Prospero :
« J’ai obscurci le soleil de midi, convoqué les vents rebelles et déchaîné la guerre hurlante entre l’océan glauque et la voûte azurée ; j’ai donné feu au terrible tonnerre retentissant et, de la foudre même de Jupiter, fendu le chêne robuste de ce dieu ; j’ai fait trembler le promontoire sur ses fortes assises et arraché par leurs racines le pin et le cèdre ; les tombes ont à mon ordre éveillé leurs dormeurs et, sous l’effet de mon art tout puissant, se sont ouvertes pour leur livrer passage. Mais j’abjure ici cette magie brutale ; quand j’aurai requis une céleste musique (…) je briserai ma baguette, je l’enfouirai à plusieurs brasses dans la terre, et plus profond que sonde atteignit jamais, je noierai mon livre ».
William Shakespeare, LA TEMPÊTE
C’EST donc sur l’ultime parole d’Hamlet — « le reste est silence » — et le dernier mot du Dealer de Koltès — « Rien » — que s’achèvent les huit années de Patrice Chéreau à Nanterre. Est-ce assez dire combien la séparation momentanée qu’il envisage désormais avec le théâtre apparaît significative ? Qu’il y ait là avant tout un choix personnel (il souhaite se consacrer au cinéma) et conjoncturel (il aurait dû mettre en scène Mozart à l’Opéra Bastille) n’y change rien. Si on ne peut s’empêcher d’entendre dans cet au revoir les résonances d’un adieu symbolique — un adieu tchékhovien, ambigu et fervent : « Adieu maison !Adieu la vieille vie, bonjour la vie nouvelle !» —n’est-ce pas parce que toute l’œuvre accomplie à Nanterre nous a fait pressentir un passage par le silence ?

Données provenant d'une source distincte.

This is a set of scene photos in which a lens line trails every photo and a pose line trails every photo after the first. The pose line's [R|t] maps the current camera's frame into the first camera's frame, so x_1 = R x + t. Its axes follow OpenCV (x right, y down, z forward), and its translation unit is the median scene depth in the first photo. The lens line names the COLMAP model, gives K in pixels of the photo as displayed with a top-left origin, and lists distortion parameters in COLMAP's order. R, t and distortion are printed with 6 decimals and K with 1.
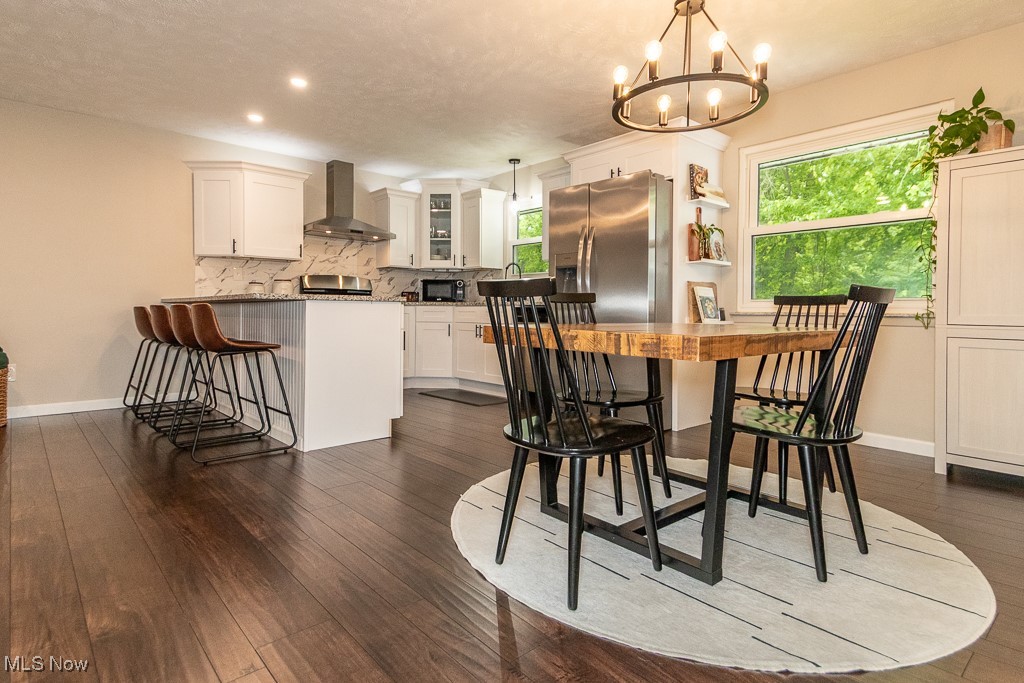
lens RADIAL K [[528.7, 0, 491.1], [0, 528.7, 312.9], [0, 0, 1]] dist [0.057828, -0.001499]
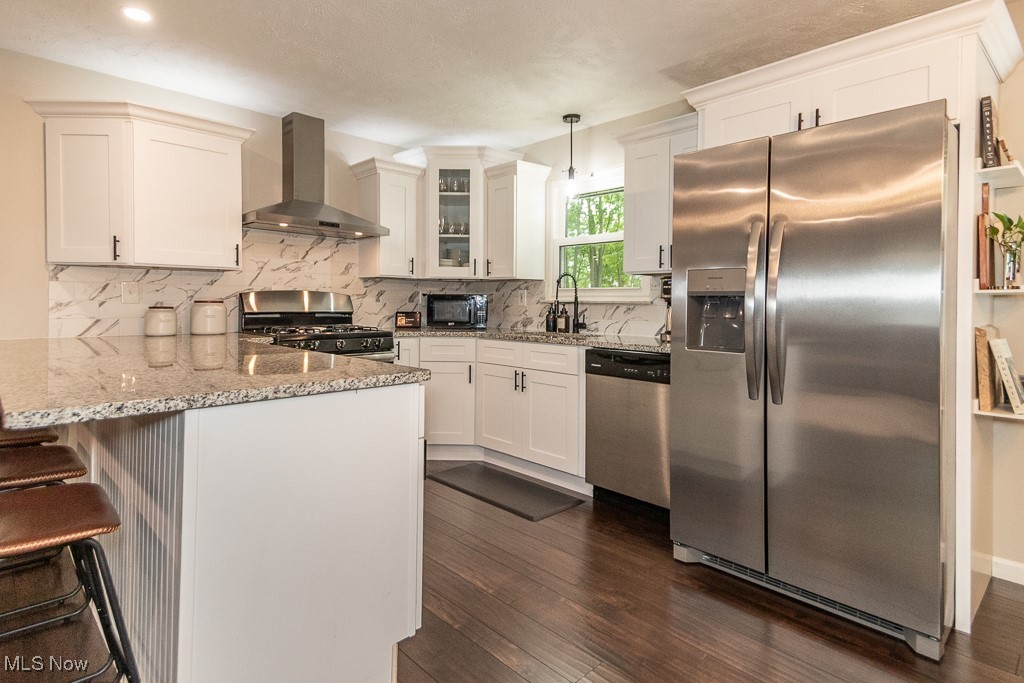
lens RADIAL K [[528.7, 0, 488.6], [0, 528.7, 311.1], [0, 0, 1]] dist [0.057828, -0.001499]
pose [[0.999397, 0.001883, 0.034662, -0.077905], [-0.002397, 0.999888, 0.014789, -0.055116], [-0.034630, -0.014863, 0.999290, 0.330053]]
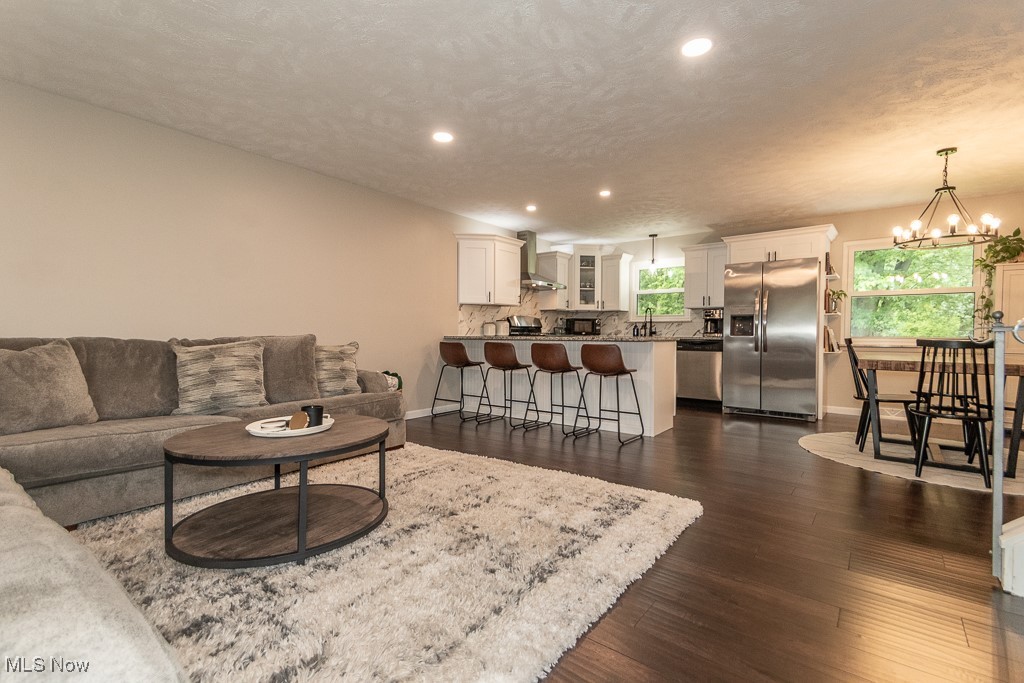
lens RADIAL K [[476.7, 0, 484.7], [0, 476.7, 343.6], [0, 0, 1]] dist [0.043563, -0.005078]
pose [[0.983549, -0.005546, 0.180558, -0.603420], [0.002175, 0.999820, 0.018864, -0.023828], [-0.180630, -0.018161, 0.983383, -0.167668]]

Durant ces années, Chéreau a mis en scène, de plus en plus nettement, la confrontation du théâtre à sa cessation, c’est-à-dire de la parole à son annulation— impossibilité ou inanité. C’est bien entendu le propos commun à HAMLET et à LA SOLITUDE DES CHAMPS DE COTON. Mais n’est-ce pas déjà le sujet des PARAVENTS, (dans le spectacle de Chéreau seuls les morts avaient droit à la scène) et de QUARLETT où le désir, source de tout langage, n’a d’autre objet que l’anéantissement (« Ah le néant en moi. Il croît et m’engloutit. Il lui faut sa victime quotidienne » avoue Valmont sous le masque de Merteuil) ? Et que dire de LUCIO SILLA, opéra dans lequel Chéreau se dit fasciné par le silence du personnage central, « étrange et secret, qui ne chante pas, ou si peu » 1 — aphasie vertigineuse et tragique qui permet au metteur en scène d’en faire l’emblème même des hésitations, des contradictions et de la mort de l’opéra séria. Inquiétude et précarité qu’épouse la mise en scène : « Notre plaisir était là aussi : pouvoir faire une mise en scène qui ne donnerait de leçon d’aucun type, et ne serait généralisable à aucun moment, faire un travail, c’est peut-être ce qui agace ou qui déroute, qui ne légifère sur rien (…) un travail sans lendemain. » 2
Rien de plus étranger, donc, à l’idée d’une somme artistique que l’œuvre de Chéreau à Nanterre. Ce qui la caractérise, au contraire, est ce geste toujours répété de dépossession, de dénudation : qu’on compare HAMLET à PEER GYNT, LA FAUSSE SUIVANTE à LA DISPUTE, LES PARAVENTS à LEAR, ou même au cours de son itinéraire nanterrois LA SOLITUDE DES CHAMPS DE COTON, à COMBAT DE NÈGRE, LE RETOUR AU DÉSERT à QUAI OUEST : le spectacle se concentre dans Facteur, tandis que le plateau se dépouille et se vide — jusqu’au renoncement, dans HAMLET, à cette verticalité si frappante dans les décors de Peduzzi et qui n’existe plus ici que sous forme de creux, trappe ou tombe.